#### Records
════════
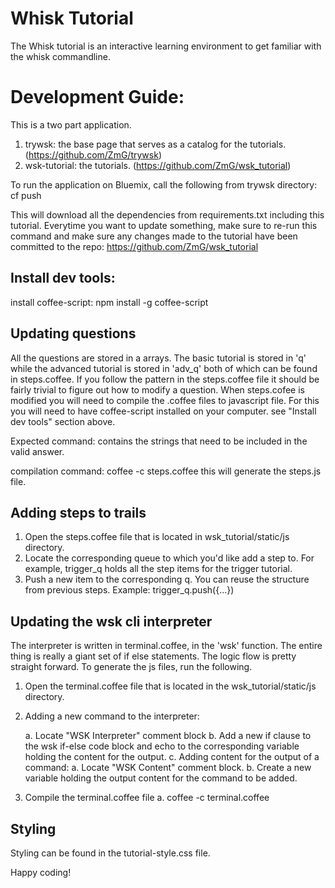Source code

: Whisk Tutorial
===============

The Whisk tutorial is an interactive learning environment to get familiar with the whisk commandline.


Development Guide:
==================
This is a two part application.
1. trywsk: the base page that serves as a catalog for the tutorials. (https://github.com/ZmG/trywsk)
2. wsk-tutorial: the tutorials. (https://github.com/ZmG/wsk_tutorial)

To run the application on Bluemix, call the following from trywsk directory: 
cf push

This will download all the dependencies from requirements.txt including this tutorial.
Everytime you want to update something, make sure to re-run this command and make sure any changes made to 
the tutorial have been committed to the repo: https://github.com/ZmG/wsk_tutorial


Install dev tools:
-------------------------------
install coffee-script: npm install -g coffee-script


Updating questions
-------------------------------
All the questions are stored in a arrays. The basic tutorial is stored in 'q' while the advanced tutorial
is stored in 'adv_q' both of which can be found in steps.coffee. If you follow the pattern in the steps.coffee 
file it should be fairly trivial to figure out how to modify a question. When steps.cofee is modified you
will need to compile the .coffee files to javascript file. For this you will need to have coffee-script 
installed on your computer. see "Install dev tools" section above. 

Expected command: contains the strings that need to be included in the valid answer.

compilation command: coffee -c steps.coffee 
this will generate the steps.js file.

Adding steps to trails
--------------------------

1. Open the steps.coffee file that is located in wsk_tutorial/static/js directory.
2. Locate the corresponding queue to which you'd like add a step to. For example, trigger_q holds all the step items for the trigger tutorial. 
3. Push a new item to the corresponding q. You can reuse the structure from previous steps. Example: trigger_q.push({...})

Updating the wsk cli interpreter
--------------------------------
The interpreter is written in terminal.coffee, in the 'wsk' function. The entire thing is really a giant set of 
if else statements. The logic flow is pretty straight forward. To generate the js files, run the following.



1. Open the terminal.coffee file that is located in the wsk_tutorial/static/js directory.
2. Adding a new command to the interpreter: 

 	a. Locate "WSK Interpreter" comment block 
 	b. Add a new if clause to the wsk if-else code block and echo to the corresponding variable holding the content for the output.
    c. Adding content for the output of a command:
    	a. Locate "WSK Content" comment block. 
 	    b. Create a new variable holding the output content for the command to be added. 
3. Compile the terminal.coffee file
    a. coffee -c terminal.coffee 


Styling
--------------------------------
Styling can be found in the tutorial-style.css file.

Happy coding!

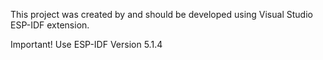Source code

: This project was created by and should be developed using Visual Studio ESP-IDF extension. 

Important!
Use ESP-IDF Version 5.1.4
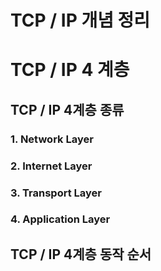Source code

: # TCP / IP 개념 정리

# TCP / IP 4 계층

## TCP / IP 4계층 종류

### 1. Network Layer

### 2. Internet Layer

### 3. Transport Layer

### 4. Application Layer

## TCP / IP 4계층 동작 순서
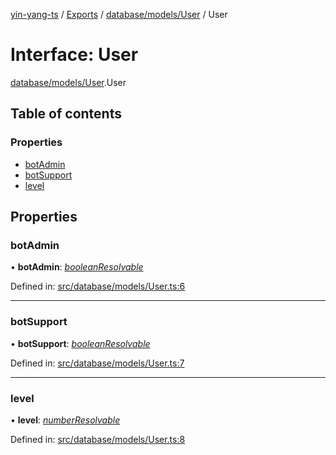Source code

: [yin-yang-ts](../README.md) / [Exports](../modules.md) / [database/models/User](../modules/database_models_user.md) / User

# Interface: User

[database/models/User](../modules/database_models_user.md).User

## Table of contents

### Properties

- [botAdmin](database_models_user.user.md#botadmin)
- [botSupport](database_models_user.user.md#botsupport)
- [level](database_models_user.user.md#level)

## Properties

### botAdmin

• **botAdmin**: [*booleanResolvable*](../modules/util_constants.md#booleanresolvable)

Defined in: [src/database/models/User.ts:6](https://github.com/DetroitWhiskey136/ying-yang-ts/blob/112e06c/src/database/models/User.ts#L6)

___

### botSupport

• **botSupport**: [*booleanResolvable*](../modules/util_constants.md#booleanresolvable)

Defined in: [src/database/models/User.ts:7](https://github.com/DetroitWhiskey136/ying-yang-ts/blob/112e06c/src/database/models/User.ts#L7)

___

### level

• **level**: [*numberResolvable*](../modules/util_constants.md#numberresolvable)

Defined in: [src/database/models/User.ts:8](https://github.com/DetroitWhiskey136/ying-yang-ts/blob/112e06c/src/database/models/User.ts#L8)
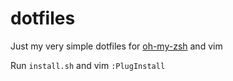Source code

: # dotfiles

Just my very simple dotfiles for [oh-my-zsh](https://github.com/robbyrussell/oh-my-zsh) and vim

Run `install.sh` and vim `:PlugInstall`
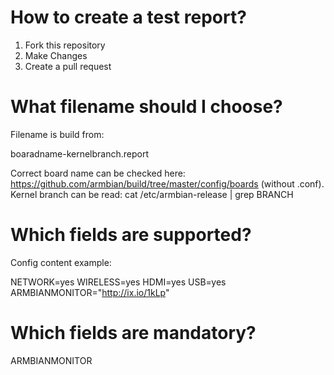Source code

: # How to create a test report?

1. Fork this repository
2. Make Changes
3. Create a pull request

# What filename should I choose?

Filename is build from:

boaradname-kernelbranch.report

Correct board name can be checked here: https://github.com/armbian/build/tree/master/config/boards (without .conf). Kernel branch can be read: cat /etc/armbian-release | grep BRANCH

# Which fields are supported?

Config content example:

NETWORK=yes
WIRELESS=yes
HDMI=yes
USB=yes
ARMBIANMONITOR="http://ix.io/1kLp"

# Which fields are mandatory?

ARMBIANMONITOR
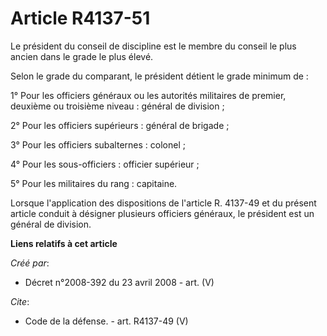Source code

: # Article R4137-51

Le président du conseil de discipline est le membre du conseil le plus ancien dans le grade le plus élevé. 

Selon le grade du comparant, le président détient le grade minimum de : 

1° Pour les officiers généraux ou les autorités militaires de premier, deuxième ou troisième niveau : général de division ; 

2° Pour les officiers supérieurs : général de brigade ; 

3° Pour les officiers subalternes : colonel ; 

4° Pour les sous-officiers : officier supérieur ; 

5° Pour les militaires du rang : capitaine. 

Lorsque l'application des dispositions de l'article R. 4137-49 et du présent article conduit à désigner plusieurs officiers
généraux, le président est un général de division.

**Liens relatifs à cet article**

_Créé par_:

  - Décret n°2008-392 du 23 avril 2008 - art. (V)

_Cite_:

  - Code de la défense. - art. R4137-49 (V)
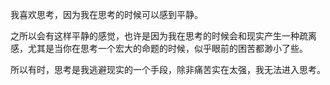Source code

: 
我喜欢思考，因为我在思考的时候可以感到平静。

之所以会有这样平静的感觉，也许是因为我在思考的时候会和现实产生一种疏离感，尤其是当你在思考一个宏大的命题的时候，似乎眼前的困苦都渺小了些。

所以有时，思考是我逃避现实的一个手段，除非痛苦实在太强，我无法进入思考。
════════
#### Directive
Locate all lines in the listing above with the word "tools". Copy them.

#### Expected output
Install dev tools:
installed on your computer. see "Install dev tools" section above. 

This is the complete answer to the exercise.